Required action | Lines from the line with "radio [431,297,491,342] -> none" to the line with "none -> grey pillow [351,214,431,242]" in the entries below, and only those, must be output exactly, with both ends included.

*** Records for processing Section Begins ***

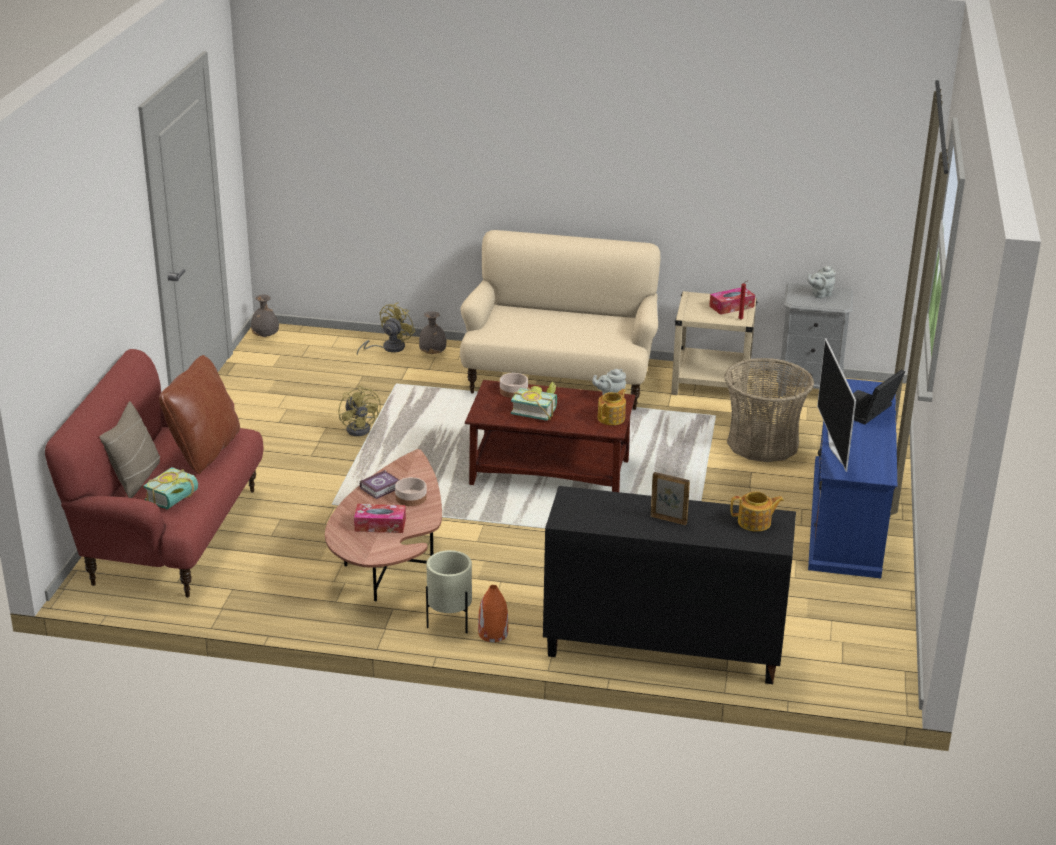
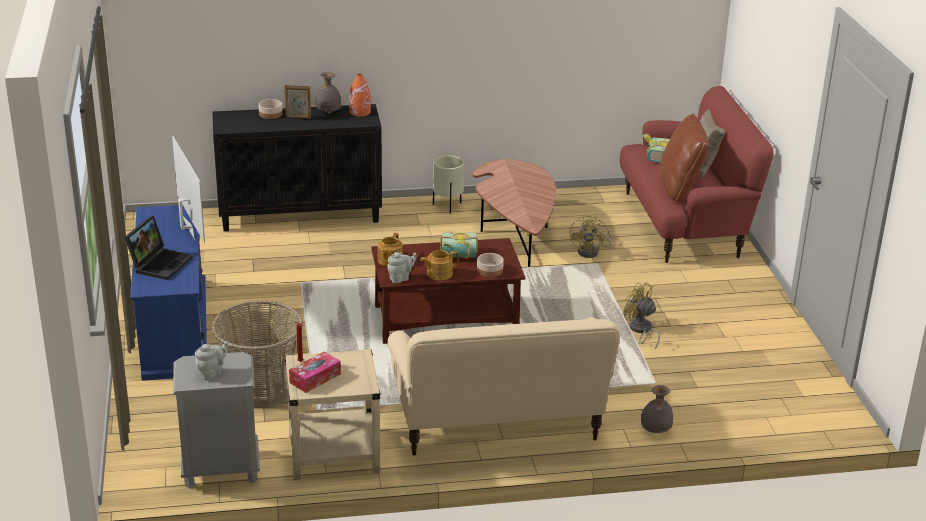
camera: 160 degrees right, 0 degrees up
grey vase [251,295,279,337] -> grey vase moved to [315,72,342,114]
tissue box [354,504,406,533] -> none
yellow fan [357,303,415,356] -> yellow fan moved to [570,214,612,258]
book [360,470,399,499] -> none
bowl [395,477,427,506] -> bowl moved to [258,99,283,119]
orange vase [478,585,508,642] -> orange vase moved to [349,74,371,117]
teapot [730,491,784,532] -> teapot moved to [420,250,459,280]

*** Records for processing Section Ends ***
*** Records for processing Section Begins ***

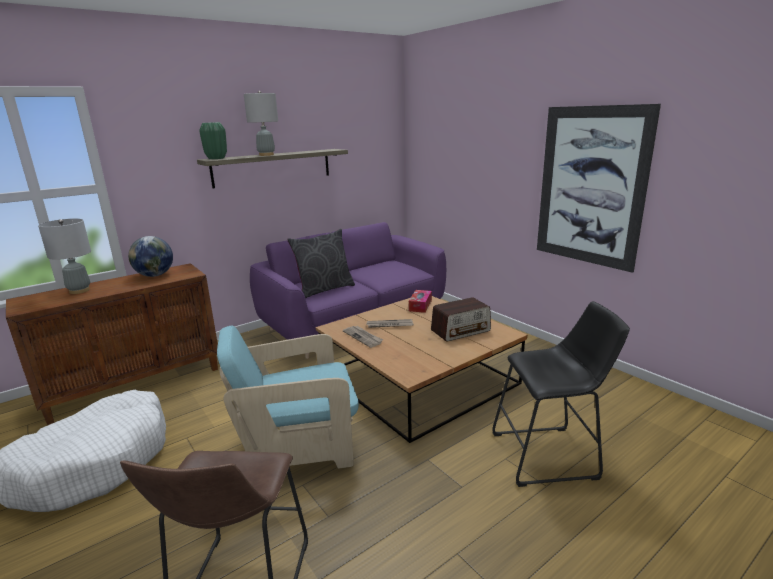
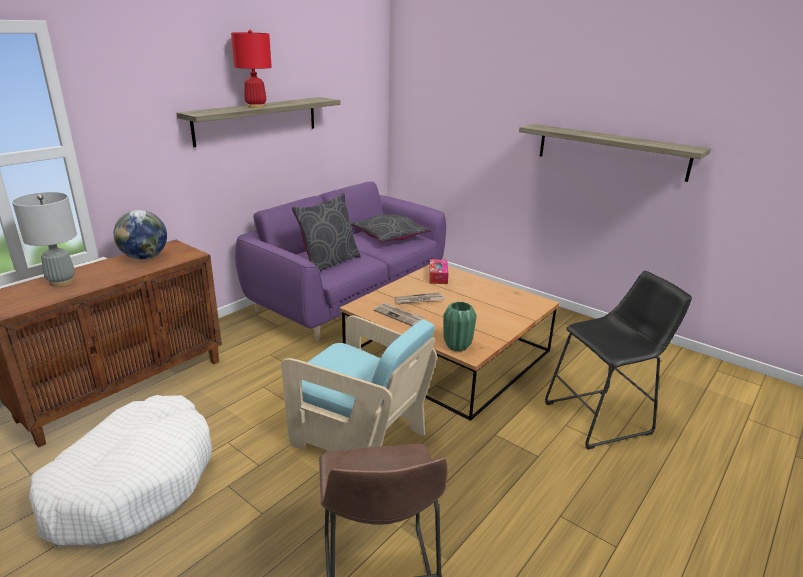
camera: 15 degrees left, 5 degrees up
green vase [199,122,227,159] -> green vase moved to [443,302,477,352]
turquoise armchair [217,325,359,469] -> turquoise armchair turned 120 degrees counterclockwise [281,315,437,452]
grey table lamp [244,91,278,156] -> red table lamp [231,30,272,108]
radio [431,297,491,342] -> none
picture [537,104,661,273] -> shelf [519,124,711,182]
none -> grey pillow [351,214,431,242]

*** Records for processing Section Ends ***

Solution for this exercise |
radio [431,297,491,342] -> none
picture [537,104,661,273] -> shelf [519,124,711,182]
none -> grey pillow [351,214,431,242]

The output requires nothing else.